All OneFS nodes can receive client traffic. SMARTCONNECT is the DNS Delegation Server which will offer and then bind a given client end point to server point. In the above diagram the take away is that TCP/IP packets from client will arrive at a node. Each node manages a fraction of the drives for the entire cluster. In the above, 2/3rds of the disk I/O will be derived from network request operations on node2 will be satisfied over IB (infiniband) from node 1 and 3. The point is that NETWORK resources are entirely managed on the node of request however the DISK I/O is leveraged in a scale-out model across all of the nodes.

    TT3 = IB latency is typically in the .050ms range, very low latency. I am also throwing in the cost of

services into this latency bucket.

    T3 = DISK LATENCY for a 7200K RPM SATA is 5ms, 10K RPM SAS is 3ms

Simple MATH:  Computing WRITE (non-endurant cache), scenario, you want to copy a file to OneFS server.

( WRITE ( T+ TT)) = Server side latency.

Through-put per second can be expressed as:

(1 Seconds / ( WRITE ( T+ TT))) * IO SIZE = expected throughput of client

Copying a file:

If we take the simple MATH from the client READ and the OneFS server WRITE we end up with

( 1 second / ( (READ ( T1 + TT1 ) + (NETWORK COST RTT2) + ( WRITE (T3 + TT3 ))) * IO SIZE

The above doesn’t factor in BDP properly but as an illustration in determining “it’s slow” it’s important to be able to measure and identify where the lionshare of the latency is. e.g.

If the sum of READ latency is 30ms, Network Cost is .2ms and WRITE latency is 3ms and the IO SIZE is 32KB, your expected throughput would be

((1 second) / ((30 + .2 + 3) * milliseconds)) * 32 KB = 963.855422 KBps

Clearly the above fits the “IT’s SLOW”. Please modify the latency figures and see how this affects through-put.
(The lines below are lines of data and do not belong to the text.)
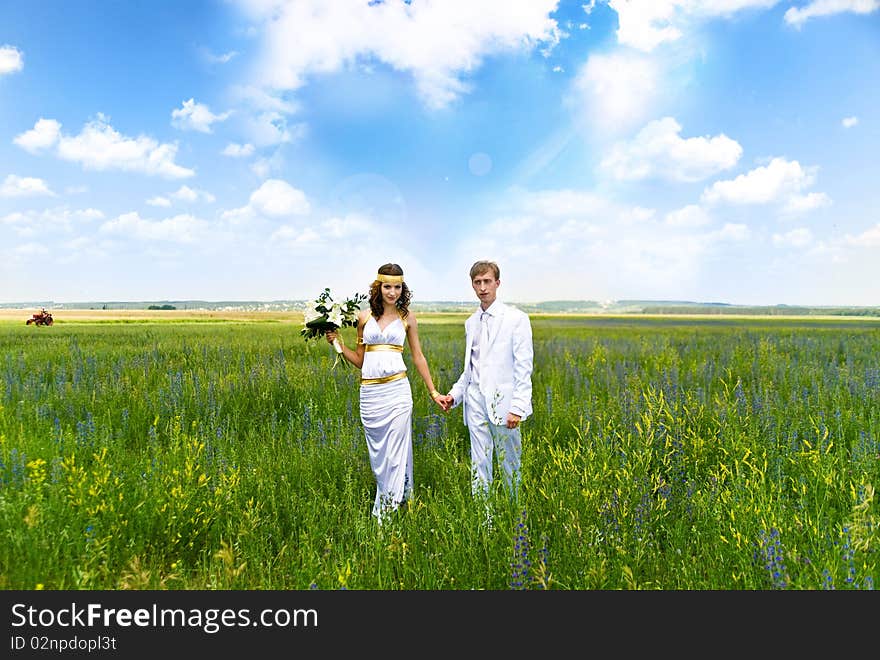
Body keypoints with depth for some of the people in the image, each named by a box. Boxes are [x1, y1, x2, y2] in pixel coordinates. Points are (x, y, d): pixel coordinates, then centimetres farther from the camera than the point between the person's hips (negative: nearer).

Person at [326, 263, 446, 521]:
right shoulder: (364, 317, 9)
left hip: (397, 390, -2)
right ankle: (386, 502, 25)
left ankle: (387, 510, 8)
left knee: (395, 454, -3)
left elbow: (418, 357, 10)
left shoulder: (407, 317, 6)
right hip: (369, 393, 2)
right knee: (377, 454, 10)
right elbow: (359, 360, 16)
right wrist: (338, 344, 2)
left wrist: (433, 392, 9)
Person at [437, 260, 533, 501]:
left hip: (503, 401, -5)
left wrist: (518, 408, -14)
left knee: (510, 464, 5)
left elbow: (523, 367, -8)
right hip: (476, 400, 5)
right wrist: (454, 394, 9)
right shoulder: (471, 322, 14)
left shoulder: (516, 319, -4)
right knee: (478, 464, 8)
MEMORY CACHE is a good thing. Memory access from cached files is in the microsecond range as it translates to file-server protocols. This is how we can achieve high end through put. A cached read on a client will likely be 0.1ms, the network latency will be .2ms and OneFS write cache will be in the .1ms range. This is how OneFS and file-servers can achieve as high or higher performance on scale-out than traditional block storage.
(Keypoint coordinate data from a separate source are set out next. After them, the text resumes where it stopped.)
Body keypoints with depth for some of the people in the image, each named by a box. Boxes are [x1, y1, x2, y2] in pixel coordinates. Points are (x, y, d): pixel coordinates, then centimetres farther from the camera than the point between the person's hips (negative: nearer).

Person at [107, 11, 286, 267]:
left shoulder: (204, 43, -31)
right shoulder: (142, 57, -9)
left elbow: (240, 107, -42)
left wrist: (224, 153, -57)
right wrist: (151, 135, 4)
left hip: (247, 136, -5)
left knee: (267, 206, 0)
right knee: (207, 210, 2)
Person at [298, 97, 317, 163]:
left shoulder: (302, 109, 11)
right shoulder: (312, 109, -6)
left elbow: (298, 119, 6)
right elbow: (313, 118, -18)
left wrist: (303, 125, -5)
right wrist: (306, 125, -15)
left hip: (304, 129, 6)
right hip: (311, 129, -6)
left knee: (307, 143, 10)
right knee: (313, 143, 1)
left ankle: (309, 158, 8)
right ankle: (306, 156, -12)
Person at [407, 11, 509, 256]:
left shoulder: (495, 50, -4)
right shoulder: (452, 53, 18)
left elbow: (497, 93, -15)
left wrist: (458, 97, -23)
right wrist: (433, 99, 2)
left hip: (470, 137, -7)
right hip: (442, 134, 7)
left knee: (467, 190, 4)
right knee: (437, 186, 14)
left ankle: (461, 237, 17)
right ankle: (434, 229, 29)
Measurement Commands on OneFS

  • CPU       - top, isi statistics system --nodes --top
  • NET        - isi statistics protocol --top --orderby=timeavg

                                ping, iperf

  • DISK                                      - isi statistics drive -nall –top --long
  • MEMORY                            – isi_cache_stats -v
  • EXTERNAL Latencies       – anti-virus, DNS, AD, LDAP, NIS

OneFS JOBs (overhead)

OneFS maintains both the protection of your data as well as the balance of data between nodes and disks. The job engine

isi job status -v  # will show you active running jobs or pending

isi job sched # will show you jobs scheduled to run at certain times

isi job list   # will list all of the types of jobs that can run

When jobs run they have a default impact level. The impact level is sized to number of disks per node. There are three impact levels, LOW, MEDIUM and HIGH. On a low setting the impact to the disks when a job is running will be <= 5%, medium <=20% and high will be as much as 40%.

OneFS jobs need to run on the system to maintain balance and repair data layout as a result of drive failures. I mention it here to note that when jobs are running there should be an expected hit in performance in that there is more OneFS activity on the disk drives.